This week I attended the Fall meeting of Women in Communications and Energy (WICE) in New York City. WICE began approximately 25 years ago when a small group of women in the public and private sectors involved in energy and telecom policy began getting together for networking purposes. At that point in time, they were very few women working in these areas in either of these industries. As time went on, the group grew as the presence of women in significant positions in these sectors increased. Today, WICE holds regular conferences twice a year in Albany and New York City and boasts a mailing list of over a thousand individuals. A new generation of young, successful women has energized the group.

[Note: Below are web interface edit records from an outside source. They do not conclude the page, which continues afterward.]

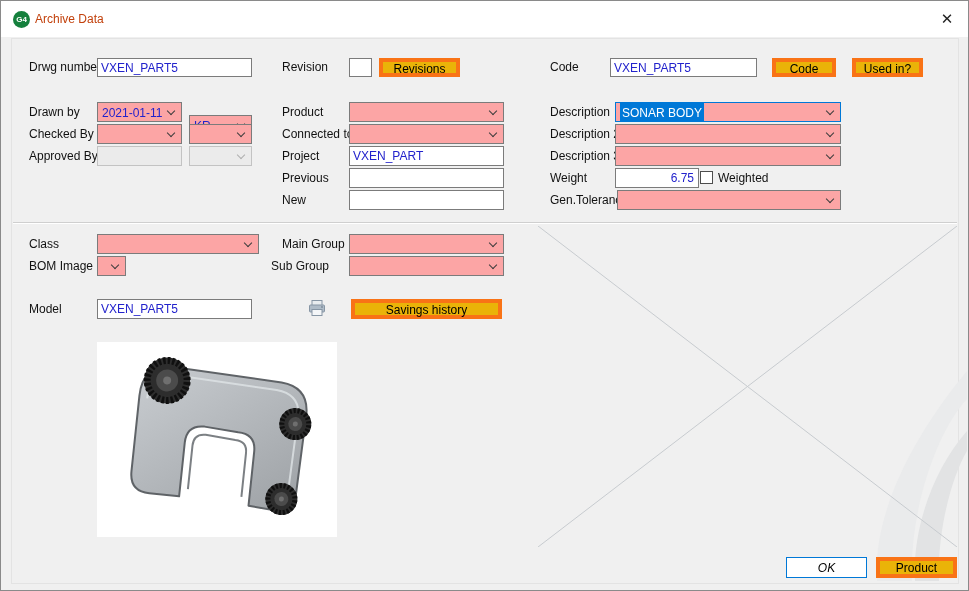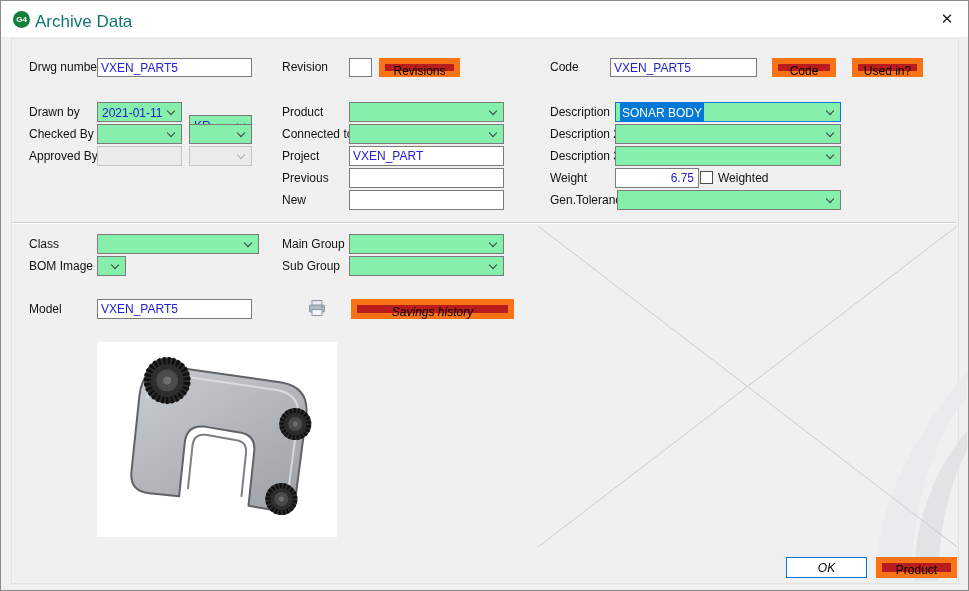--- a/index.html
+++ b/index.html
@@ -7,7 +7,7 @@
   .dialog { position:relative; width:969px; height:591px; background:#f0f0f0; border:1px solid #8a8a8a; overflow:hidden; }
   .titlebar { position:absolute; left:0; top:0; width:100%; height:36px; background:#ffffff; }
   .app-icon { position:absolute; left:12px; top:10px; width:17px; height:17px; border-radius:50%; background:#15803d; color:#fff; font-size:8px; font-weight:bold; display:flex; align-items:center; justify-content:center; }
-  .title-text { position:absolute; left:34px; top:11px; font-size:17px; color:#0f766e; }
+  .title-text { position:absolute; left:34px; top:11px; font-size:12px; color:#c2410c; }
   .close-btn { position:absolute; right:0; top:0; width:42px; height:36px; display:flex; align-items:center; justify-content:center; font-size:15px; color:#222; cursor:pointer; background:transparent; border:none; }
   .panel { position:absolute; left:10px; top:37px; width:948px; height:546px; border:1px solid #e3e3e3; }
   .label { position:absolute; font-size:12px; line-height:13px; color:#111; white-space:nowrap; }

One of the reasons that WICE has become so successful is the fact that it not only has provided a medium for networking for women in these industries, but its conferences have addressed issues that are vital to the industries these women are involved in. The topic of this week’s conference is a perfect example of one such issue: cyber security. Speakers included high-level officials from the Public Service Commission (Commissioner Diane Burman), the FBI, the New York Power Authority, Con Edison, and New York’s Deputy Chief Information Security Officer.
All of the speakers emphasized the importance of cyber security to our state’s critical energy and telecommunications infrastructure. A few of the many interesting data points coming out of the conference included:
- 96% of the incidents reported to U.S. CERT could have been avoided through simple cyber hygiene.
- The new US Energy Secretary has identified cyber security as the biggest single threat to the electric grid.
- 70% of cyber incidents are caused by insiders.
- Several speakers discussed the need to ‘compartmentalize’ data within a company to limit damage if an incident occurs. They also noted the importance of separating work and personal devices.
- The FBI described Infragard, which is a newly established public/private partnership that shares threat and incident information between the FBI and various sectors (energy, banking, telecom, etc.). The Deputy CIO described the new National Cybersecurity and Communications Integration Center (NCCIC).
- ‘Hacktivism’ (the use of cyber invasions for political purposes) is on the rise, as is the commercialization of cyber crimes (e.g. sale of malware).
- Stuxnet threats (worms that spy on and take control of industrial processes) are also increasing.
New York has been in the forefront of cyber security issues for the last decade. In the wake of 9/11, Governor George Pataki established one of the first Cyber Security Offices. That office established the MultiState ISAC (Information Sharing and Analysis Center) which, under the leadership of Will Pelgrin, was eventually merged into the Center for Internet Security. Located in East Greenbush, New York, the CIS has expanded its roles to include benchmarking, cost effective procurement of cyber tools for public entities, training and resources available to the general public, and has developed an integrated intelligence center.